══ INPUT FOR THIS TASK

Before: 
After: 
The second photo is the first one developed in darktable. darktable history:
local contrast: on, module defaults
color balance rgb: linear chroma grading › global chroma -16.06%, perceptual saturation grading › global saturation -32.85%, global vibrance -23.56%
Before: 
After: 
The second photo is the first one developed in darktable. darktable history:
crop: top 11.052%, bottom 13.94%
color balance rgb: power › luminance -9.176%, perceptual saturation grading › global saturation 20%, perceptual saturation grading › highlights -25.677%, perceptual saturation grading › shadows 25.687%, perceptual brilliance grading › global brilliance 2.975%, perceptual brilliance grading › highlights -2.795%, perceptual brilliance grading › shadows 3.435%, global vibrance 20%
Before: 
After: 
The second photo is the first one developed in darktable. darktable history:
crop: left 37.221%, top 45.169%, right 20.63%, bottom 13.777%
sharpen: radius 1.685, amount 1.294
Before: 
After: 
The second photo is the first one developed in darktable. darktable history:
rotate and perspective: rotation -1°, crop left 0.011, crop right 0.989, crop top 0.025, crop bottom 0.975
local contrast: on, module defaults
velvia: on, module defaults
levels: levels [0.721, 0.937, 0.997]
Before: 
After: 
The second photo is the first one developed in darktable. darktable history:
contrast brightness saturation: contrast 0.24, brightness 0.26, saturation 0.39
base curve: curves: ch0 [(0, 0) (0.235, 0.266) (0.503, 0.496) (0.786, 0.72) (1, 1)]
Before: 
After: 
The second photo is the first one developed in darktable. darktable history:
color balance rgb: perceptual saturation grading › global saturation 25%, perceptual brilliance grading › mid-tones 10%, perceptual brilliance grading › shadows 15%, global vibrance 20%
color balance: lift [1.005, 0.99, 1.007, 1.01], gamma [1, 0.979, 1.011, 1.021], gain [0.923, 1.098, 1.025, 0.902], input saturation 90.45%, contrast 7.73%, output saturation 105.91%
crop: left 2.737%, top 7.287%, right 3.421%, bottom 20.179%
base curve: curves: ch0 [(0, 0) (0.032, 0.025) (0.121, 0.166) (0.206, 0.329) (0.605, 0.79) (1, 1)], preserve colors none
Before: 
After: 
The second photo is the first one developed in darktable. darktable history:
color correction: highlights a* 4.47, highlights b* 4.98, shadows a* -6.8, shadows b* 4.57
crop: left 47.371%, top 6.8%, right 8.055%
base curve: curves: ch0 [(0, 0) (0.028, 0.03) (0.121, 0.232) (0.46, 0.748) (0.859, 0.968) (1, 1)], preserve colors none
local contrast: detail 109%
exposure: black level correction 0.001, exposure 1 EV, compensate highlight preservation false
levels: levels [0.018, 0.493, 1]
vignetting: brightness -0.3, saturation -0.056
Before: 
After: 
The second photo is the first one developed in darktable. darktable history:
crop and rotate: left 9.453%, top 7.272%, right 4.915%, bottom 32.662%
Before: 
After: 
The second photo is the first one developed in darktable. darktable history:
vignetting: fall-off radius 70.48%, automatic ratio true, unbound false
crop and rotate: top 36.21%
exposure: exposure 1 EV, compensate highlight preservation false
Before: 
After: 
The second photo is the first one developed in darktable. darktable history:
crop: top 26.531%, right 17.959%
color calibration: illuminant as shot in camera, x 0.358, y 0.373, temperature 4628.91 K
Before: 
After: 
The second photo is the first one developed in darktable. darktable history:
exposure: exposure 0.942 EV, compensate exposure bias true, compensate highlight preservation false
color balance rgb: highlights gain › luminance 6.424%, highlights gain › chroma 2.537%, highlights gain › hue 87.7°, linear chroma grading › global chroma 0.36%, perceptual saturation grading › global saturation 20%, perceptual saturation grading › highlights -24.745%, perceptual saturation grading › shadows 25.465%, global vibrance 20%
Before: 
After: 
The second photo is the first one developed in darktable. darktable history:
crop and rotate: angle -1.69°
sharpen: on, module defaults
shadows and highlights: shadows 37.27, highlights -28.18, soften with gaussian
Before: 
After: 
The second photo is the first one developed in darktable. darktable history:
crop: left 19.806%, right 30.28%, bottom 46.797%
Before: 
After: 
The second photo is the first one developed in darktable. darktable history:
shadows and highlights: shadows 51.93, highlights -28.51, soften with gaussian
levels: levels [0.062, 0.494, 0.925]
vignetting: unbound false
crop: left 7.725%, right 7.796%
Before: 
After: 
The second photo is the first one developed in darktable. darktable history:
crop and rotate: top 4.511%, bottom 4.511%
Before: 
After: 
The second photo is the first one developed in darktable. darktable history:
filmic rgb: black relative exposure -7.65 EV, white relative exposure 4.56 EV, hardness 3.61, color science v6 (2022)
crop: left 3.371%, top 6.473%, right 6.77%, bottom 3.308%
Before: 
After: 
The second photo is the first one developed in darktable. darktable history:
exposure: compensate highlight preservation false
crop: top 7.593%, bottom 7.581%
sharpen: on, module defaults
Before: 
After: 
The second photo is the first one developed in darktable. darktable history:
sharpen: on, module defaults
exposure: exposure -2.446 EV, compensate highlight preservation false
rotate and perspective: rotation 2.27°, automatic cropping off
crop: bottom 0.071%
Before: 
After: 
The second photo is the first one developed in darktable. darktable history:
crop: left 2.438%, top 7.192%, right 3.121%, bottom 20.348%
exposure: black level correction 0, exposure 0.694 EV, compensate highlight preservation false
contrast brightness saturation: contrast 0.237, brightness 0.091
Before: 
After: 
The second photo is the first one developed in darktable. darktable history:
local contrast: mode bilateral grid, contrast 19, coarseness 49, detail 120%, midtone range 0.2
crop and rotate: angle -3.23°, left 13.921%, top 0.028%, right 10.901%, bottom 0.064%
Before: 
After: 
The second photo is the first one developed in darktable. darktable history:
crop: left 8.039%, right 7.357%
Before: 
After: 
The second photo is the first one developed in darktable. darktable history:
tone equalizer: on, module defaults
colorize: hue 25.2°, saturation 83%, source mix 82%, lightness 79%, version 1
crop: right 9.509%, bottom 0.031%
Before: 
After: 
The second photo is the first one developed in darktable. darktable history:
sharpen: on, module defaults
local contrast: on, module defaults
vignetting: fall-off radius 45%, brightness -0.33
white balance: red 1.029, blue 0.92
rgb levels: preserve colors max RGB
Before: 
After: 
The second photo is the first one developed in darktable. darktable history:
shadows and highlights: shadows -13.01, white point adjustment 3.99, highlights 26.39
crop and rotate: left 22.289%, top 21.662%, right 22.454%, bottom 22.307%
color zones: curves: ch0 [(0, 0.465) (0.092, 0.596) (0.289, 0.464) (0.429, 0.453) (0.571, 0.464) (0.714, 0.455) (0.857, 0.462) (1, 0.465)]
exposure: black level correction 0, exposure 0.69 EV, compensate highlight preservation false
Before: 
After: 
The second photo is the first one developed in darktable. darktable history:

════

AIM —
Rewrite the material above, changing every "developed" to "processed" and leaving everything else as it is.

OUTPUT BELOW —
Before: 
After: 
The second photo is the first one processed in darktable. darktable history:
local contrast: on, module defaults
color balance rgb: linear chroma grading › global chroma -16.06%, perceptual saturation grading › global saturation -32.85%, global vibrance -23.56%
Before: 
After: 
The second photo is the first one processed in darktable. darktable history:
crop: top 11.052%, bottom 13.94%
color balance rgb: power › luminance -9.176%, perceptual saturation grading › global saturation 20%, perceptual saturation grading › highlights -25.677%, perceptual saturation grading › shadows 25.687%, perceptual brilliance grading › global brilliance 2.975%, perceptual brilliance grading › highlights -2.795%, perceptual brilliance grading › shadows 3.435%, global vibrance 20%
Before: 
After: 
The second photo is the first one processed in darktable. darktable history:
crop: left 37.221%, top 45.169%, right 20.63%, bottom 13.777%
sharpen: radius 1.685, amount 1.294
Before: 
After: 
The second photo is the first one processed in darktable. darktable history:
rotate and perspective: rotation -1°, crop left 0.011, crop right 0.989, crop top 0.025, crop bottom 0.975
local contrast: on, module defaults
velvia: on, module defaults
levels: levels [0.721, 0.937, 0.997]
Before: 
After: 
The second photo is the first one processed in darktable. darktable history:
contrast brightness saturation: contrast 0.24, brightness 0.26, saturation 0.39
base curve: curves: ch0 [(0, 0) (0.235, 0.266) (0.503, 0.496) (0.786, 0.72) (1, 1)]
Before: 
After: 
The second photo is the first one processed in darktable. darktable history:
color balance rgb: perceptual saturation grading › global saturation 25%, perceptual brilliance grading › mid-tones 10%, perceptual brilliance grading › shadows 15%, global vibrance 20%
color balance: lift [1.005, 0.99, 1.007, 1.01], gamma [1, 0.979, 1.011, 1.021], gain [0.923, 1.098, 1.025, 0.902], input saturation 90.45%, contrast 7.73%, output saturation 105.91%
crop: left 2.737%, top 7.287%, right 3.421%, bottom 20.179%
base curve: curves: ch0 [(0, 0) (0.032, 0.025) (0.121, 0.166) (0.206, 0.329) (0.605, 0.79) (1, 1)], preserve colors none
Before: 
After: 
The second photo is the first one processed in darktable. darktable history:
color correction: highlights a* 4.47, highlights b* 4.98, shadows a* -6.8, shadows b* 4.57
crop: left 47.371%, top 6.8%, right 8.055%
base curve: curves: ch0 [(0, 0) (0.028, 0.03) (0.121, 0.232) (0.46, 0.748) (0.859, 0.968) (1, 1)], preserve colors none
local contrast: detail 109%
exposure: black level correction 0.001, exposure 1 EV, compensate highlight preservation false
levels: levels [0.018, 0.493, 1]
vignetting: brightness -0.3, saturation -0.056
Before: 
After: 
The second photo is the first one processed in darktable. darktable history:
crop and rotate: left 9.453%, top 7.272%, right 4.915%, bottom 32.662%
Before: 
After: 
The second photo is the first one processed in darktable. darktable history:
vignetting: fall-off radius 70.48%, automatic ratio true, unbound false
crop and rotate: top 36.21%
exposure: exposure 1 EV, compensate highlight preservation false
Before: 
After: 
The second photo is the first one processed in darktable. darktable history:
crop: top 26.531%, right 17.959%
color calibration: illuminant as shot in camera, x 0.358, y 0.373, temperature 4628.91 K
Before: 
After: 
The second photo is the first one processed in darktable. darktable history:
exposure: exposure 0.942 EV, compensate exposure bias true, compensate highlight preservation false
color balance rgb: highlights gain › luminance 6.424%, highlights gain › chroma 2.537%, highlights gain › hue 87.7°, linear chroma grading › global chroma 0.36%, perceptual saturation grading › global saturation 20%, perceptual saturation grading › highlights -24.745%, perceptual saturation grading › shadows 25.465%, global vibrance 20%
Before: 
After: 
The second photo is the first one processed in darktable. darktable history:
crop and rotate: angle -1.69°
sharpen: on, module defaults
shadows and highlights: shadows 37.27, highlights -28.18, soften with gaussian
Before: 
After: 
The second photo is the first one processed in darktable. darktable history:
crop: left 19.806%, right 30.28%, bottom 46.797%
Before: 
After: 
The second photo is the first one processed in darktable. darktable history:
shadows and highlights: shadows 51.93, highlights -28.51, soften with gaussian
levels: levels [0.062, 0.494, 0.925]
vignetting: unbound false
crop: left 7.725%, right 7.796%
Before: 
After: 
The second photo is the first one processed in darktable. darktable history:
crop and rotate: top 4.511%, bottom 4.511%
Before: 
After: 
The second photo is the first one processed in darktable. darktable history:
filmic rgb: black relative exposure -7.65 EV, white relative exposure 4.56 EV, hardness 3.61, color science v6 (2022)
crop: left 3.371%, top 6.473%, right 6.77%, bottom 3.308%
Before: 
After: 
The second photo is the first one processed in darktable. darktable history:
exposure: compensate highlight preservation false
crop: top 7.593%, bottom 7.581%
sharpen: on, module defaults
Before: 
After: 
The second photo is the first one processed in darktable. darktable history:
sharpen: on, module defaults
exposure: exposure -2.446 EV, compensate highlight preservation false
rotate and perspective: rotation 2.27°, automatic cropping off
crop: bottom 0.071%
Before: 
After: 
The second photo is the first one processed in darktable. darktable history:
crop: left 2.438%, top 7.192%, right 3.121%, bottom 20.348%
exposure: black level correction 0, exposure 0.694 EV, compensate highlight preservation false
contrast brightness saturation: contrast 0.237, brightness 0.091
Before: 
After: 
The second photo is the first one processed in darktable. darktable history:
local contrast: mode bilateral grid, contrast 19, coarseness 49, detail 120%, midtone range 0.2
crop and rotate: angle -3.23°, left 13.921%, top 0.028%, right 10.901%, bottom 0.064%
Before: 
After: 
The second photo is the first one processed in darktable. darktable history:
crop: left 8.039%, right 7.357%
Before: 
After: 
The second photo is the first one processed in darktable. darktable history:
tone equalizer: on, module defaults
colorize: hue 25.2°, saturation 83%, source mix 82%, lightness 79%, version 1
crop: right 9.509%, bottom 0.031%
Before: 
After: 
The second photo is the first one processed in darktable. darktable history:
sharpen: on, module defaults
local contrast: on, module defaults
vignetting: fall-off radius 45%, brightness -0.33
white balance: red 1.029, blue 0.92
rgb levels: preserve colors max RGB
Before: 
After: 
The second photo is the first one processed in darktable. darktable history:
shadows and highlights: shadows -13.01, white point adjustment 3.99, highlights 26.39
crop and rotate: left 22.289%, top 21.662%, right 22.454%, bottom 22.307%
color zones: curves: ch0 [(0, 0.465) (0.092, 0.596) (0.289, 0.464) (0.429, 0.453) (0.571, 0.464) (0.714, 0.455) (0.857, 0.462) (1, 0.465)]
exposure: black level correction 0, exposure 0.69 EV, compensate highlight preservation false
Before: 
After: 
The second photo is the first one processed in darktable. darktable history:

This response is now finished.